### WHAT TO WORK ON
In the data, take everything from the line containing "原创索引(2025-26)" down to the line containing "议，部分渔民则于多日抗议后，于昨日复工。" and write it out again, replacing "渔民" with "渔工" and leaving everything else unchanged.
● ● ● ● ● ● ●
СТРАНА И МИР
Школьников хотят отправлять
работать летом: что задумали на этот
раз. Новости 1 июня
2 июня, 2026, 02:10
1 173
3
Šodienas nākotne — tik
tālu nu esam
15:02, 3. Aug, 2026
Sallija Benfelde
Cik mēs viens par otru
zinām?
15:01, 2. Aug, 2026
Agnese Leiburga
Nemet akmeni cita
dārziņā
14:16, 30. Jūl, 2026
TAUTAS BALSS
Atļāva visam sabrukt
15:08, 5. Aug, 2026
● ● ● ● ● ● ●
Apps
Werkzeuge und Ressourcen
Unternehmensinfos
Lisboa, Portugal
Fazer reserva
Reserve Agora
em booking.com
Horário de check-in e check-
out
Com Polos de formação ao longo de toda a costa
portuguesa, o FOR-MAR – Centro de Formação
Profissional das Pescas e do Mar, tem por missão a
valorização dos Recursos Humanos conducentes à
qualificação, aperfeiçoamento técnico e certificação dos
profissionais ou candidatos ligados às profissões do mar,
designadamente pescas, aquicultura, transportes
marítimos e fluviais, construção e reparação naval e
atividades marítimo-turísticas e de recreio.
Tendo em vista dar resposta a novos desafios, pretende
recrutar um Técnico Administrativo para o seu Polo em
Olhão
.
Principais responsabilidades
● ● ● ● ● ● ●
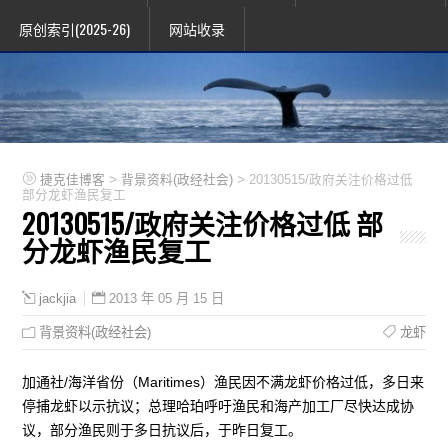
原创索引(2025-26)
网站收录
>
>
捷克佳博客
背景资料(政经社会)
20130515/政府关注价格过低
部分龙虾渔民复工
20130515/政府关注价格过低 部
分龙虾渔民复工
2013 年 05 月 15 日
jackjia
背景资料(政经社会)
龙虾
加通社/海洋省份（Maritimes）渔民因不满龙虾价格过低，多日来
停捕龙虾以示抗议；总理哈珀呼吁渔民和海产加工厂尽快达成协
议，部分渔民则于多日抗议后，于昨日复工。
● ● ● ● ● ● ●
### EXERCISE SOLUTION
原创索引(2025-26)
网站收录
>
>
捷克佳博客
背景资料(政经社会)
20130515/政府关注价格过低
部分龙虾渔工复工
20130515/政府关注价格过低 部
分龙虾渔工复工
2013 年 05 月 15 日
jackjia
背景资料(政经社会)
龙虾
加通社/海洋省份（Maritimes）渔工因不满龙虾价格过低，多日来
停捕龙虾以示抗议；总理哈珀呼吁渔工和海产加工厂尽快达成协
议，部分渔工则于多日抗议后，于昨日复工。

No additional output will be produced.